I've never been a major, diehard Tom Petty fan. Only ever owned one album, Full Moon Fever, as a kid. But I grew up in America, so I know all the hits—heard them my whole life on the radio, and they're all pretty great, one or two boring ballads aside. I have the boxed set, Playback, and last year's Live Anthology in my iPod. I haven't talked about that latter item here, but it's fantastic—four discs (five if you buy the super deluxe edition) of songs from shows going all the way back to 1980, and the band's so tight throughout, with only three membership changes in 35 years, that it could have been one long-ass concert. And the price was unbeatable; I got the four-CD version at Target for $22. What kind of major artist puts out a four-CD live box for $22? That's what you call fan service.
So anyway, the new Tom Petty and the Heartbreakers album, Mojo, came out today, and it's really good. As the video clips posted online indicate, the album was recorded almost entirely live in the studio, with minimal overdubbing and stripped-down arrangements. The liner notes even describe not only the session dates but the specific guitars and pieces of equipment used on each song, which is a little more than I need to know, but I'm sure someone cares. The point, for me, is that the songs are good to great. There are too many of them—fifteen in 65 minutes—but only a few drag, and none feel like outright mistakes.
What's really interesting to me is how different it sounds from all the other Petty records I've heard.

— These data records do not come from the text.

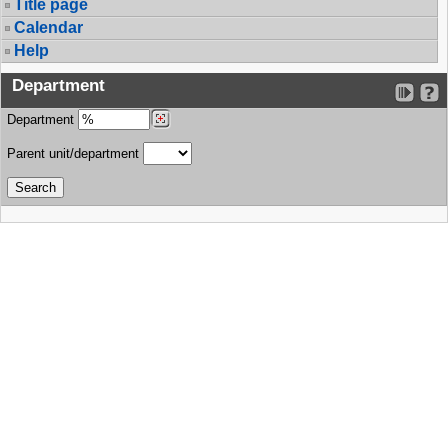
Title page
Calendar
Help
Department
Department
Parent unit/department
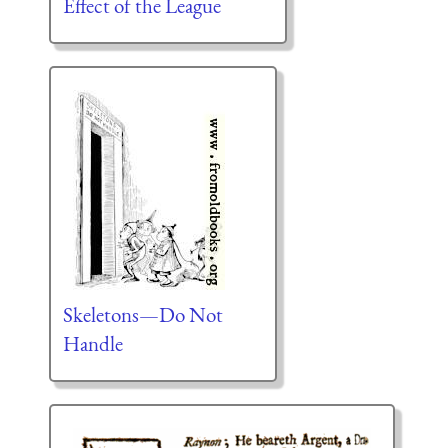
Effect of the League
Skeletons—Do Not
Handle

The acoustic-guitar-led countryish stuff is kept to a minimum, and the jangling, Byrds-y side is tamped down, too. This is a fairly hard blues-rock album, driven by electric guitar and organ. The album's second track, "First Flash of Freedom," is close to seven minutes long, and its middle stretch is a meandering jam that sounds like the Grateful Dead, or the Allman Brothers, or some combination of the two. "I Should Have Known It" is so cranked-up and live-in-the-room, it sounds like the band is covering a track off Led Zeppelin's Physical Graffiti, especially when the bottleneck guitar solo kicks in. Other tracks have an almost Doors-y feel, minus the lyrical pretentiousness. Organist Benmont Tench gets a lot of spotlight time on this record, and he makes the most of all of it, without ever unleashing his inner Jon Lord or anything like that.
This is a band that communicates on an almost telepathic level. It's the kind of thing more veteran acts should be able to tap into, but can't, for some reason. ZZ Top can; I've seen them live and they're absolutely locked-in, and their strict policy in the studio, never violated, is that no sound will appear on a ZZ Top album unless it's been made by a member of ZZ Top. The horns on "She Loves My Automobile" from Degüello? They learned how to play 'em.
The Rolling Stones don't come close to this kind of cohesion. I don't think they ever had it. They've got (and have had, in the past) some great individual players, Charlie Watts in particular, but they couldn't make a live-in-the-studio album like Mojo if you put guns to their heads.
Contemporary rock bands, especially metal bands (much as I hate to say it), don't know how to make a live-in-the-studio album. Nobody's ever asked them to try. It's all about punching it in, laying down 50 versions of a riff until it's inhumanly perfect. Even Nirvana did it. I remember hearing my audio engineering professor play me "Smells Like Teen Spirit" and pointing out that Dave Grohl had only played his drum part once—one time through the verse, one time through the chorus—and Butch Vig, the producer, had cut 'n' pasted it to get through the rest of the song. How punk rock. How "real."
But I digress. My point is, this new Tom Petty and the Heartbreakers album is great and you should listen to it. I foresee myself listening to it a lot this summer.